Electric Volkswagens head for the city

  • 25-Nov-2009 04:27 EST

Volkswagen's E-Up! is designed to complement, not replace, diesel and gasoline-powered vehicles.

Most vehicle manufacturers would admit that all of the hype and excitement about fuel cells and a hydrogen economy have currently been replaced by plug-in electric cars, serviced by roadside charging points. Volkswagen is the latest in a long line of car makers to lay out a vision of electric vehicles, having introduced the E-Up! concept vehicle at the Frankfurt Motor Show.

An evolution of the petrol engine-powered Up! and fuel-cell-powered Space Up! Blue, the E-Up! is Volkswagen’s first foray into plug-in electrics. The electric motor housed within the three-door car delivers a peak of 81 bhp (60 kW) or 54 bhp (40 kW) constant, while 154 lb·ft (209 N·m) of torque is produced through the front wheels. E-Up! can reach 62 mph (100 km/h) in 11.3 s from a standing start and has a top speed of 84 mph (135 km/h).

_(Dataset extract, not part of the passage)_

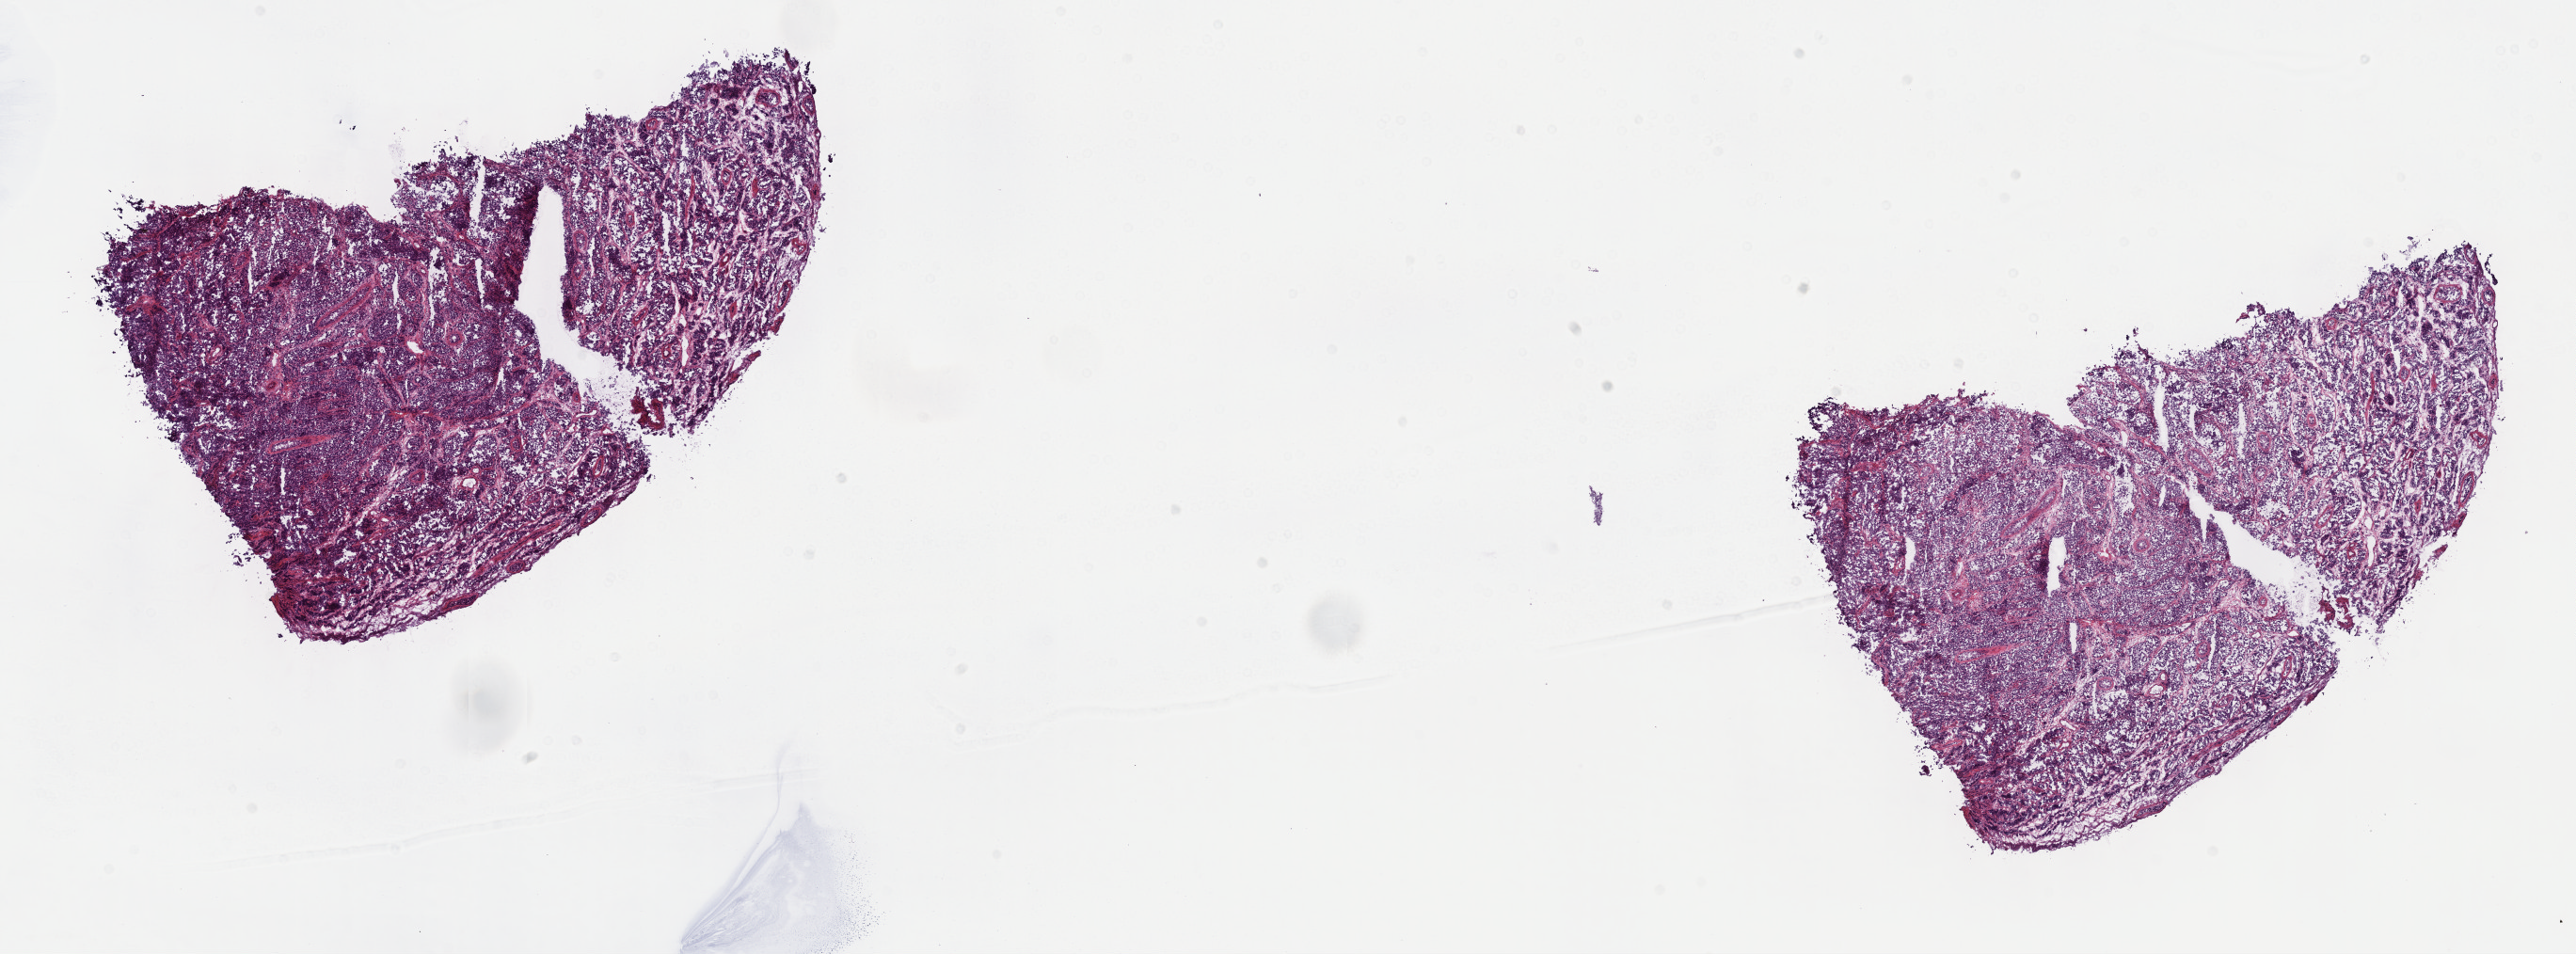
H&E whole-slide image — whole scanned area (about 22.1 x 8.2 mm, slide scanned at 40x) shown as a low-resolution overview. Frozen section. Testis, primary tumour sample. Patient: male, age at initial diagnosis 25 years.
Diagnosis: Seminoma, NOS.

The batteries are lithium-ion and account for 240 kg (529 lb) of the 1085 kg (2392 lb) total weight of the vehicle. The pack offers a capacity of 18 kW·h, which Volkswagen claims is capable of a maximum range of 48 mi (77 km).

The batteries are housed under the car’s floor, protected by a bespoke crash structure, and kept cool thanks to a series of heat exchangers. Standard 230-V domestic systems can be used to charge the E-Up!, but Volkswagen is proposing public charging units, which will enable 80% of the power to be recouped in just one hour. A 1.4-m² (15-ft²) solar panel grid on top of the car ensures that energy is collected at every opportunity. The strain on the battery system is eased slightly by manual mirror and door adjustments.

As space is at a premium on the E-Up!, the entire system of electric motor, transmission, and differential has been made as compact as possible. Such efforts have enabled engineers and designers to work on an innovative 3+1 seating layout. Two adults can sit on the passenger side of the vehicle, the front passenger seat set 50 mm (2 in) further forward, allowing vital extra rear legroom space. Behind the driver, there is a smaller space, designed for occasional use by adults or children. Total load space is 85 L (3 ft³) fully occupied, and 320 L (11.3 ft³) with the seats folded.

Like fuel cells before them, electric vehicles face a number of hurdles before being considered a contender to replace vehicles powered by internal-combustion engines. One of the potential solutions to the problem of limited range offered by the batteries in electric vehicles is a battery exchange service at filling stations.

Ulrich Hackenberg, Volkswagen’s head of research and development, remains unconvinced by such an approach. “This concept has been discussed a lot by our French competitors, but it only makes sense to the battery company, or leasing company, if the batteries are standardized. I can’t imagine that we will develop our cars to use just one battery. That is not the way we are going."